Materials provided →
|---|

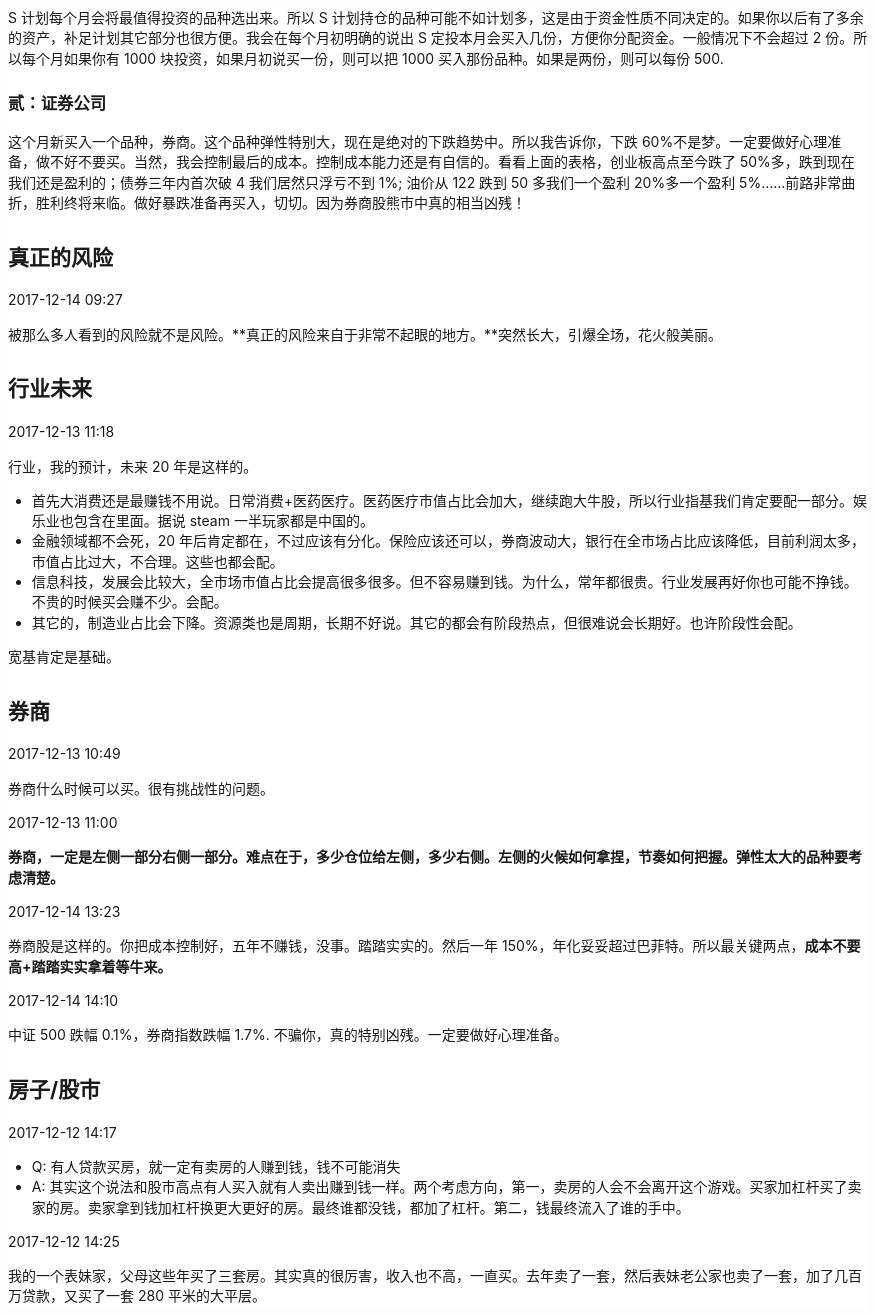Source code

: S 计划每个月会将最值得投资的品种选出来。所以 S 计划持仓的品种可能不如计划多，这是由于资金性质不同决定的。如果你以后有了多余的资产，补足计划其它部分也很方便。我会在每个月初明确的说出 S 定投本月会买入几份，方便你分配资金。一般情况下不会超过 2 份。所以每个月如果你有 1000 块投资，如果月初说买一份，则可以把 1000 买入那份品种。如果是两份，则可以每份 500.

### 贰：证券公司

这个月新买入一个品种，券商。这个品种弹性特别大，现在是绝对的下跌趋势中。所以我告诉你，下跌 60%不是梦。一定要做好心理准备，做不好不要买。当然，我会控制最后的成本。控制成本能力还是有自信的。看看上面的表格，创业板高点至今跌了 50%多，跌到现在我们还是盈利的；债券三年内首次破 4 我们居然只浮亏不到 1%; 油价从 122 跌到 50 多我们一个盈利 20%多一个盈利 5%……前路非常曲折，胜利终将来临。做好暴跌准备再买入，切切。因为券商股熊市中真的相当凶残！

## 真正的风险

2017-12-14 09:27 

被那么多人看到的风险就不是风险。**真正的风险来自于非常不起眼的地方。**突然长大，引爆全场，花火般美丽。

## 行业未来

2017-12-13 11:18

行业，我的预计，未来 20 年是这样的。
* 首先大消费还是最赚钱不用说。日常消费+医药医疗。医药医疗市值占比会加大，继续跑大牛股，所以行业指基我们肯定要配一部分。娱乐业也包含在里面。据说 steam 一半玩家都是中国的。
* 金融领域都不会死，20 年后肯定都在，不过应该有分化。保险应该还可以，券商波动大，银行在全市场占比应该降低，目前利润太多，市值占比过大，不合理。这些也都会配。
* 信息科技，发展会比较大，全市场市值占比会提高很多很多。但不容易赚到钱。为什么，常年都很贵。行业发展再好你也可能不挣钱。不贵的时候买会赚不少。会配。
* 其它的，制造业占比会下降。资源类也是周期，长期不好说。其它的都会有阶段热点，但很难说会长期好。也许阶段性会配。

宽基肯定是基础。

## 券商

2017-12-13 10:49 

券商什么时候可以买。很有挑战性的问题。​​​​

2017-12-13 11:00

**券商，一定是左侧一部分右侧一部分。难点在于，多少仓位给左侧，多少右侧。左侧的火候如何拿捏，节奏如何把握。弹性太大的品种要考虑清楚。**

2017-12-14 13:23 

券商股是这样的。你把成本控制好，五年不赚钱，没事。踏踏实实的。然后一年 150%，年化妥妥超过巴菲特。所以最关键两点，**成本不要高+踏踏实实拿着等牛来。**​​​​

2017-12-14 14:10

中证 500 跌幅 0.1%，券商指数跌幅 1.7%. 不骗你，真的特别凶残。一定要做好心理准备。

## 房子/股市

2017-12-12 14:17

* Q: 有人贷款买房，就一定有卖房的人赚到钱，钱不可能消失
* A: 其实这个说法和股市高点有人买入就有人卖出赚到钱一样。两个考虑方向，第一，卖房的人会不会离开这个游戏。买家加杠杆买了卖家的房。卖家拿到钱加杠杆换更大更好的房。最终谁都没钱，都加了杠杆。第二，钱最终流入了谁的手中。

2017-12-12 14:25 

我的一个表妹家，父母这些年买了三套房。其实真的很厉害，收入也不高，一直买。去年卖了一套，然后表妹老公家也卖了一套，加了几百万贷款，又买了一套 280 平米的大平层。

|---|

Problem requirements → Rewrite all the rows above as a numbered list, skipping the blank lines and omitting the picture from your answer.

Solution to the exercise →
1. Source code
2. : S 计划每个月会将最值得投资的品种选出来。所以 S 计划持仓的品种可能不如计划多，这是由于资金性质不同决定的。如果你以后有了多余的资产，补足计划其它部分也很方便。我会在每个月初明确的说出 S 定投本月会买入几份，方便你分配资金。一般情况下不会超过 2 份。所以每个月如果你有 1000 块投资，如果月初说买一份，则可以把 1000 买入那份品种。如果是两份，则可以每份 500.
3. ### 贰：证券公司
4. 这个月新买入一个品种，券商。这个品种弹性特别大，现在是绝对的下跌趋势中。所以我告诉你，下跌 60%不是梦。一定要做好心理准备，做不好不要买。当然，我会控制最后的成本。控制成本能力还是有自信的。看看上面的表格，创业板高点至今跌了 50%多，跌到现在我们还是盈利的；债券三年内首次破 4 我们居然只浮亏不到 1%; 油价从 122 跌到 50 多我们一个盈利 20%多一个盈利 5%……前路非常曲折，胜利终将来临。做好暴跌准备再买入，切切。因为券商股熊市中真的相当凶残！
5. ## 真正的风险
6. 2017-12-14 09:27 
7. 被那么多人看到的风险就不是风险。**真正的风险来自于非常不起眼的地方。**突然长大，引爆全场，花火般美丽。
8. ## 行业未来
9. 2017-12-13 11:18
10. 行业，我的预计，未来 20 年是这样的。
11. * 首先大消费还是最赚钱不用说。日常消费+医药医疗。医药医疗市值占比会加大，继续跑大牛股，所以行业指基我们肯定要配一部分。娱乐业也包含在里面。据说 steam 一半玩家都是中国的。
12. * 金融领域都不会死，20 年后肯定都在，不过应该有分化。保险应该还可以，券商波动大，银行在全市场占比应该降低，目前利润太多，市值占比过大，不合理。这些也都会配。
13. * 信息科技，发展会比较大，全市场市值占比会提高很多很多。但不容易赚到钱。为什么，常年都很贵。行业发展再好你也可能不挣钱。不贵的时候买会赚不少。会配。
14. * 其它的，制造业占比会下降。资源类也是周期，长期不好说。其它的都会有阶段热点，但很难说会长期好。也许阶段性会配。
15. 宽基肯定是基础。
16. ## 券商
17. 2017-12-13 10:49 
18. 券商什么时候可以买。很有挑战性的问题。​​​​
19. 2017-12-13 11:00
20. **券商，一定是左侧一部分右侧一部分。难点在于，多少仓位给左侧，多少右侧。左侧的火候如何拿捏，节奏如何把握。弹性太大的品种要考虑清楚。**
21. 2017-12-14 13:23 
22. 券商股是这样的。你把成本控制好，五年不赚钱，没事。踏踏实实的。然后一年 150%，年化妥妥超过巴菲特。所以最关键两点，**成本不要高+踏踏实实拿着等牛来。**​​​​
23. 2017-12-14 14:10
24. 中证 500 跌幅 0.1%，券商指数跌幅 1.7%. 不骗你，真的特别凶残。一定要做好心理准备。
25. ## 房子/股市
26. 2017-12-12 14:17
27. * Q: 有人贷款买房，就一定有卖房的人赚到钱，钱不可能消失
28. * A: 其实这个说法和股市高点有人买入就有人卖出赚到钱一样。两个考虑方向，第一，卖房的人会不会离开这个游戏。买家加杠杆买了卖家的房。卖家拿到钱加杠杆换更大更好的房。最终谁都没钱，都加了杠杆。第二，钱最终流入了谁的手中。
29. 2017-12-12 14:25 
30. 我的一个表妹家，父母这些年买了三套房。其实真的很厉害，收入也不高，一直买。去年卖了一套，然后表妹老公家也卖了一套，加了几百万贷款，又买了一套 280 平米的大平层。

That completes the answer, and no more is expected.